▸ **Exercise data**:
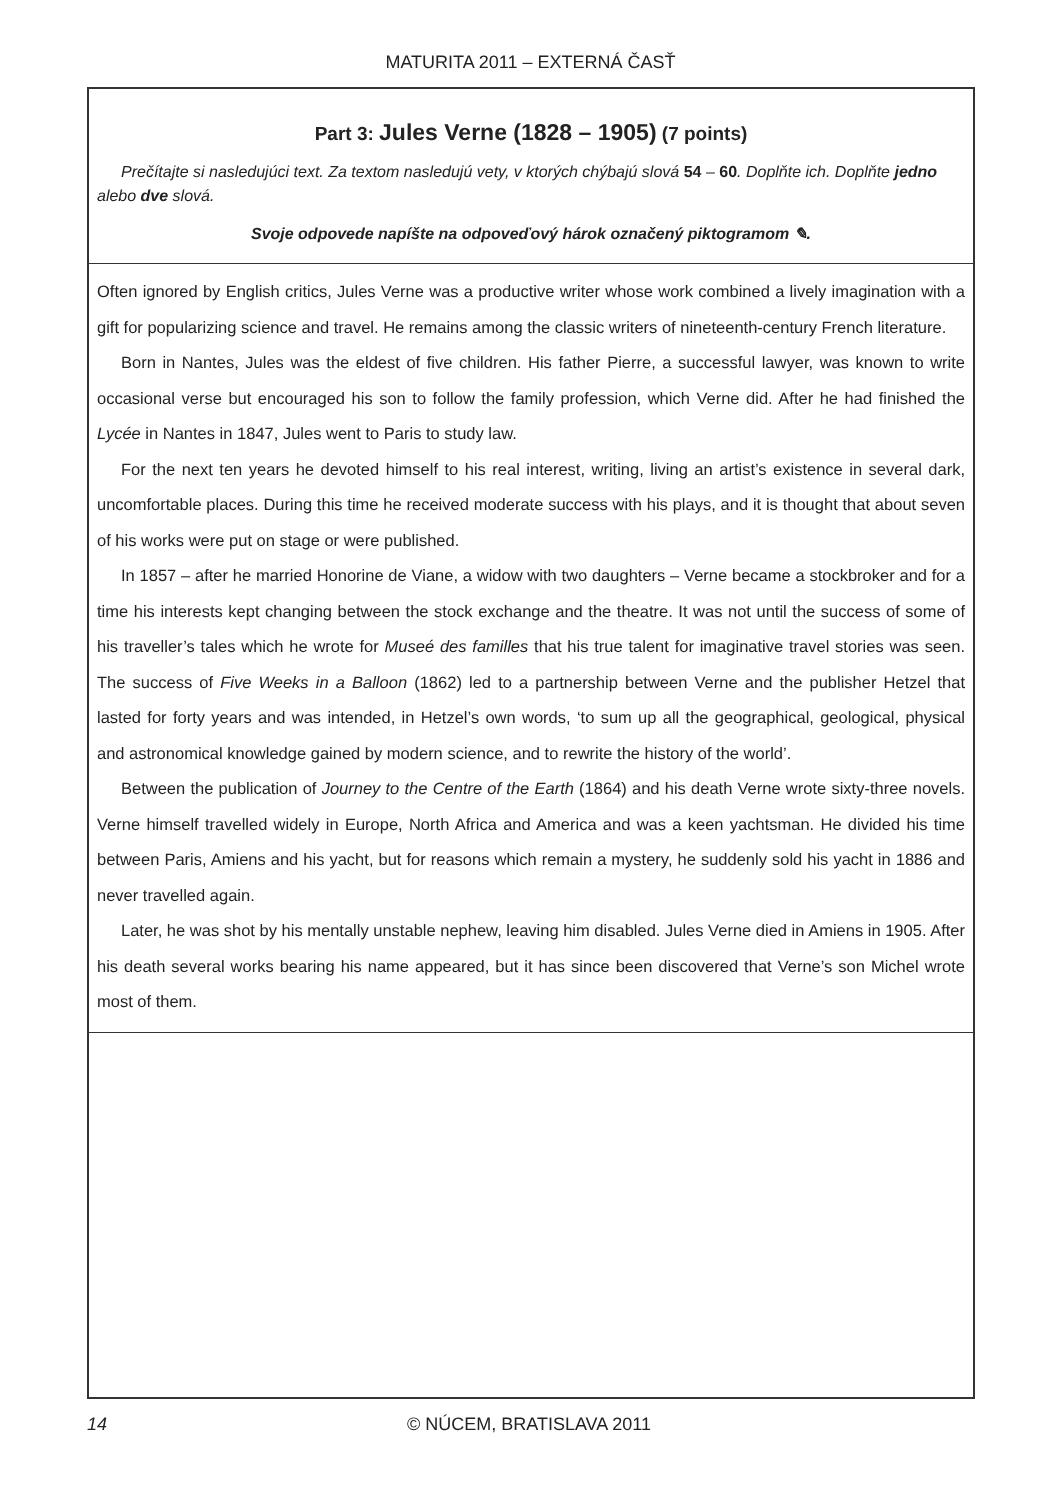MATURITA 2011 – EXTERNÁ ČASŤ
Part 3: Jules Verne (1828 – 1905) (7 points)
Prečítajte si nasledujúci text. Za textom nasledujú vety, v ktorých chýbajú slová 54 – 60. Doplňte ich. Doplňte jedno alebo dve slová.
Svoje odpovede napíšte na odpoveďový hárok označený piktogramom ✎.
Often ignored by English critics, Jules Verne was a productive writer whose work combined a lively imagination with a gift for popularizing science and travel. He remains among the classic writers of nineteenth-century French literature.
Born in Nantes, Jules was the eldest of five children. His father Pierre, a successful lawyer, was known to write occasional verse but encouraged his son to follow the family profession, which Verne did. After he had finished the Lycée in Nantes in 1847, Jules went to Paris to study law.
For the next ten years he devoted himself to his real interest, writing, living an artist’s existence in several dark, uncomfortable places. During this time he received moderate success with his plays, and it is thought that about seven of his works were put on stage or were published.
In 1857 – after he married Honorine de Viane, a widow with two daughters – Verne became a stockbroker and for a time his interests kept changing between the stock exchange and the theatre. It was not until the success of some of his traveller’s tales which he wrote for Museé des familles that his true talent for imaginative travel stories was seen. The success of Five Weeks in a Balloon (1862) led to a partnership between Verne and the publisher Hetzel that lasted for forty years and was intended, in Hetzel’s own words, ‘to sum up all the geographical, geological, physical and astronomical knowledge gained by modern science, and to rewrite the history of the world’.
Between the publication of Journey to the Centre of the Earth (1864) and his death Verne wrote sixty-three novels. Verne himself travelled widely in Europe, North Africa and America and was a keen yachtsman. He divided his time between Paris, Amiens and his yacht, but for reasons which remain a mystery, he suddenly sold his yacht in 1886 and never travelled again.
Later, he was shot by his mentally unstable nephew, leaving him disabled. Jules Verne died in Amiens in 1905. After his death several works bearing his name appeared, but it has since been discovered that Verne’s son Michel wrote most of them.
14
© NÚCEM, BRATISLAVA 2011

▸ **Work item**:
Without the pictures, extract every entry verbatim.

▸ **Problem solution**:
MATURITA 2011 – EXTERNÁ ČASŤ
Part 3: Jules Verne (1828 – 1905) (7 points)
Prečítajte si nasledujúci text. Za textom nasledujú vety, v ktorých chýbajú slová 54 – 60. Doplňte ich. Doplňte jedno alebo dve slová.
Svoje odpovede napíšte na odpoveďový hárok označený piktogramom ✎.
Often ignored by English critics, Jules Verne was a productive writer whose work combined a lively imagination with a gift for popularizing science and travel. He remains among the classic writers of nineteenth-century French literature.
Born in Nantes, Jules was the eldest of five children. His father Pierre, a successful lawyer, was known to write occasional verse but encouraged his son to follow the family profession, which Verne did. After he had finished the Lycée in Nantes in 1847, Jules went to Paris to study law.
For the next ten years he devoted himself to his real interest, writing, living an artist’s existence in several dark, uncomfortable places. During this time he received moderate success with his plays, and it is thought that about seven of his works were put on stage or were published.
In 1857 – after he married Honorine de Viane, a widow with two daughters – Verne became a stockbroker and for a time his interests kept changing between the stock exchange and the theatre. It was not until the success of some of his traveller’s tales which he wrote for Museé des familles that his true talent for imaginative travel stories was seen. The success of Five Weeks in a Balloon (1862) led to a partnership between Verne and the publisher Hetzel that lasted for forty years and was intended, in Hetzel’s own words, ‘to sum up all the geographical, geological, physical and astronomical knowledge gained by modern science, and to rewrite the history of the world’.
Between the publication of Journey to the Centre of the Earth (1864) and his death Verne wrote sixty-three novels. Verne himself travelled widely in Europe, North Africa and America and was a keen yachtsman. He divided his time between Paris, Amiens and his yacht, but for reasons which remain a mystery, he suddenly sold his yacht in 1886 and never travelled again.
Later, he was shot by his mentally unstable nephew, leaving him disabled. Jules Verne died in Amiens in 1905. After his death several works bearing his name appeared, but it has since been discovered that Verne’s son Michel wrote most of them.
14
© NÚCEM, BRATISLAVA 2011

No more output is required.